Exercise » Please tally the lines in the data below that include the string "participation", and reply with only the total.

*** Opening of Record set ***

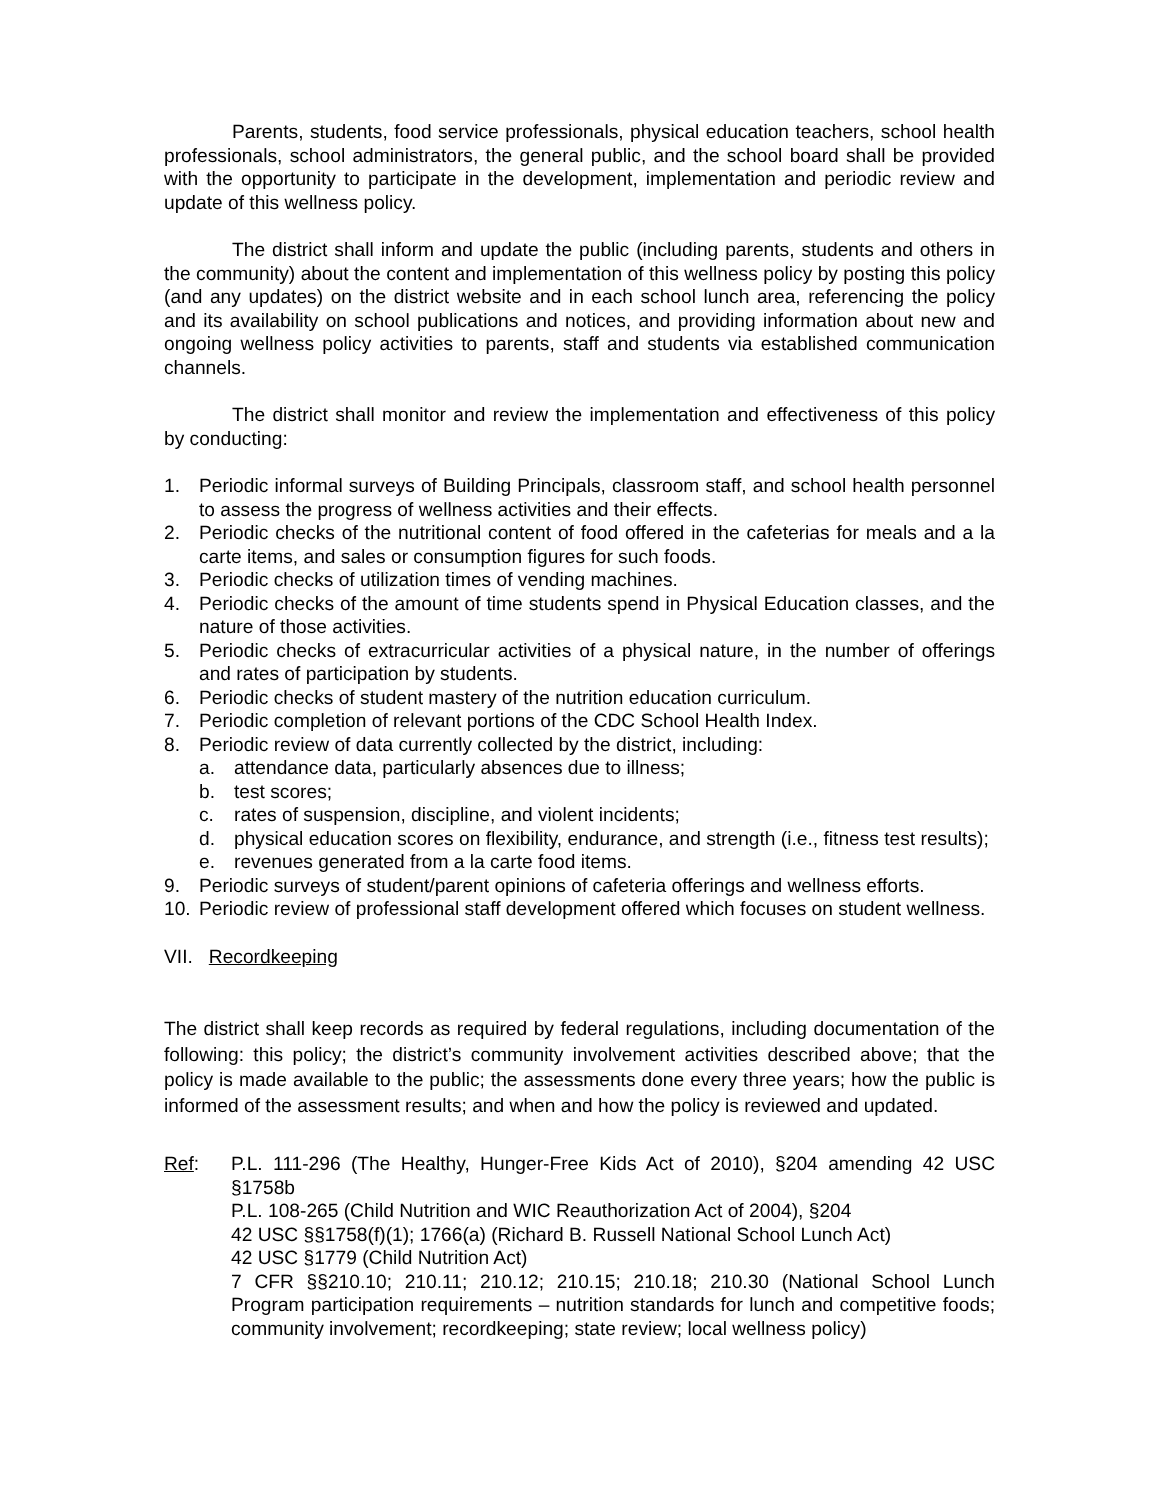Parents, students, food service professionals, physical education teachers, school health professionals, school administrators, the general public, and the school board shall be provided with the opportunity to participate in the development, implementation and periodic review and update of this wellness policy.
The district shall inform and update the public (including parents, students and others in the community) about the content and implementation of this wellness policy by posting this policy (and any updates) on the district website and in each school lunch area, referencing the policy and its availability on school publications and notices, and providing information about new and ongoing wellness policy activities to parents, staff and students via established communication channels.
The district shall monitor and review the implementation and effectiveness of this policy by conducting:
1. Periodic informal surveys of Building Principals, classroom staff, and school health personnel to assess the progress of wellness activities and their effects.
2. Periodic checks of the nutritional content of food offered in the cafeterias for meals and a la carte items, and sales or consumption figures for such foods.
3. Periodic checks of utilization times of vending machines.
4. Periodic checks of the amount of time students spend in Physical Education classes, and the nature of those activities.
5. Periodic checks of extracurricular activities of a physical nature, in the number of offerings and rates of participation by students.
6. Periodic checks of student mastery of the nutrition education curriculum.
7. Periodic completion of relevant portions of the CDC School Health Index.
8. Periodic review of data currently collected by the district, including:
a. attendance data, particularly absences due to illness;
b. test scores;
c. rates of suspension, discipline, and violent incidents;
d. physical education scores on flexibility, endurance, and strength (i.e., fitness test results);
e. revenues generated from a la carte food items.
9. Periodic surveys of student/parent opinions of cafeteria offerings and wellness efforts.
10. Periodic review of professional staff development offered which focuses on student wellness.
VII. Recordkeeping
The district shall keep records as required by federal regulations, including documentation of the following: this policy; the district’s community involvement activities described above; that the policy is made available to the public; the assessments done every three years; how the public is informed of the assessment results; and when and how the policy is reviewed and updated.
Ref: P.L. 111-296 (The Healthy, Hunger-Free Kids Act of 2010), §204 amending 42 USC §1758b
P.L. 108-265 (Child Nutrition and WIC Reauthorization Act of 2004), §204
42 USC §§1758(f)(1); 1766(a) (Richard B. Russell National School Lunch Act)
42 USC §1779 (Child Nutrition Act)
7 CFR §§210.10; 210.11; 210.12; 210.15; 210.18; 210.30 (National School Lunch Program participation requirements – nutrition standards for lunch and competitive foods; community involvement; recordkeeping; state review; local wellness policy)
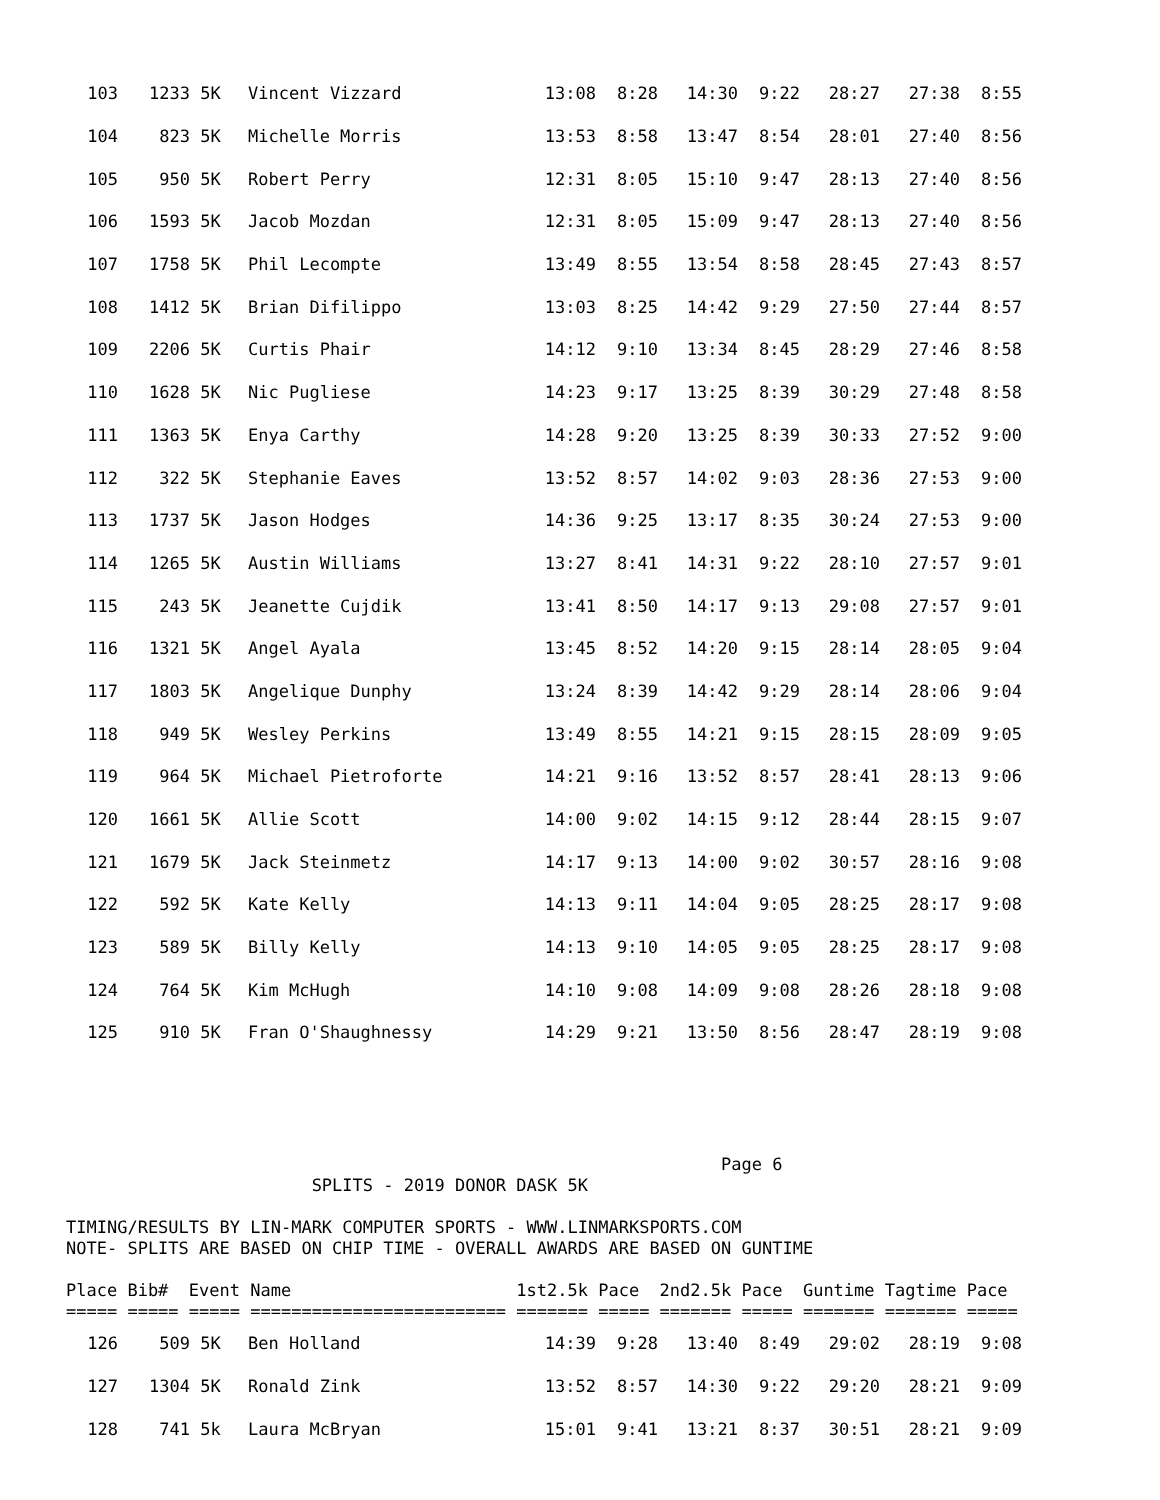| 103 | 1233 | 5K | Vincent Vizzard | 13:08 | 8:28 | 14:30 | 9:22 | 28:27 | 27:38 | 8:55 |
| 104 | 823 | 5K | Michelle Morris | 13:53 | 8:58 | 13:47 | 8:54 | 28:01 | 27:40 | 8:56 |
| 105 | 950 | 5K | Robert Perry | 12:31 | 8:05 | 15:10 | 9:47 | 28:13 | 27:40 | 8:56 |
| 106 | 1593 | 5K | Jacob Mozdan | 12:31 | 8:05 | 15:09 | 9:47 | 28:13 | 27:40 | 8:56 |
| 107 | 1758 | 5K | Phil Lecompte | 13:49 | 8:55 | 13:54 | 8:58 | 28:45 | 27:43 | 8:57 |
| 108 | 1412 | 5K | Brian Difilippo | 13:03 | 8:25 | 14:42 | 9:29 | 27:50 | 27:44 | 8:57 |
| 109 | 2206 | 5K | Curtis Phair | 14:12 | 9:10 | 13:34 | 8:45 | 28:29 | 27:46 | 8:58 |
| 110 | 1628 | 5K | Nic Pugliese | 14:23 | 9:17 | 13:25 | 8:39 | 30:29 | 27:48 | 8:58 |
| 111 | 1363 | 5K | Enya Carthy | 14:28 | 9:20 | 13:25 | 8:39 | 30:33 | 27:52 | 9:00 |
| 112 | 322 | 5K | Stephanie Eaves | 13:52 | 8:57 | 14:02 | 9:03 | 28:36 | 27:53 | 9:00 |
| 113 | 1737 | 5K | Jason Hodges | 14:36 | 9:25 | 13:17 | 8:35 | 30:24 | 27:53 | 9:00 |
| 114 | 1265 | 5K | Austin Williams | 13:27 | 8:41 | 14:31 | 9:22 | 28:10 | 27:57 | 9:01 |
| 115 | 243 | 5K | Jeanette Cujdik | 13:41 | 8:50 | 14:17 | 9:13 | 29:08 | 27:57 | 9:01 |
| 116 | 1321 | 5K | Angel Ayala | 13:45 | 8:52 | 14:20 | 9:15 | 28:14 | 28:05 | 9:04 |
| 117 | 1803 | 5K | Angelique Dunphy | 13:24 | 8:39 | 14:42 | 9:29 | 28:14 | 28:06 | 9:04 |
| 118 | 949 | 5K | Wesley Perkins | 13:49 | 8:55 | 14:21 | 9:15 | 28:15 | 28:09 | 9:05 |
| 119 | 964 | 5K | Michael Pietroforte | 14:21 | 9:16 | 13:52 | 8:57 | 28:41 | 28:13 | 9:06 |
| 120 | 1661 | 5K | Allie Scott | 14:00 | 9:02 | 14:15 | 9:12 | 28:44 | 28:15 | 9:07 |
| 121 | 1679 | 5K | Jack Steinmetz | 14:17 | 9:13 | 14:00 | 9:02 | 30:57 | 28:16 | 9:08 |
| 122 | 592 | 5K | Kate Kelly | 14:13 | 9:11 | 14:04 | 9:05 | 28:25 | 28:17 | 9:08 |
| 123 | 589 | 5K | Billy Kelly | 14:13 | 9:10 | 14:05 | 9:05 | 28:25 | 28:17 | 9:08 |
| 124 | 764 | 5K | Kim McHugh | 14:10 | 9:08 | 14:09 | 9:08 | 28:26 | 28:18 | 9:08 |
| 125 | 910 | 5K | Fran O'Shaughnessy | 14:29 | 9:21 | 13:50 | 8:56 | 28:47 | 28:19 | 9:08 |
Page 6
SPLITS - 2019 DONOR DASK 5K
TIMING/RESULTS BY LIN-MARK COMPUTER SPORTS - WWW.LINMARKSPORTS.COM
NOTE- SPLITS ARE BASED ON CHIP TIME - OVERALL AWARDS ARE BASED ON GUNTIME
Place Bib# Event Name 1st2.5k Pace 2nd2.5k Pace Guntime Tagtime Pace
===== ===== ===== ========================= ======= ===== ======= ===== ======= ======= =====
| 126 | 509 | 5K | Ben Holland | 14:39 | 9:28 | 13:40 | 8:49 | 29:02 | 28:19 | 9:08 |
| 127 | 1304 | 5K | Ronald Zink | 13:52 | 8:57 | 14:30 | 9:22 | 29:20 | 28:21 | 9:09 |
| 128 | 741 | 5k | Laura McBryan | 15:01 | 9:41 | 13:21 | 8:37 | 30:51 | 28:21 | 9:09 |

*** Close of Record set ***

Exercise result » 2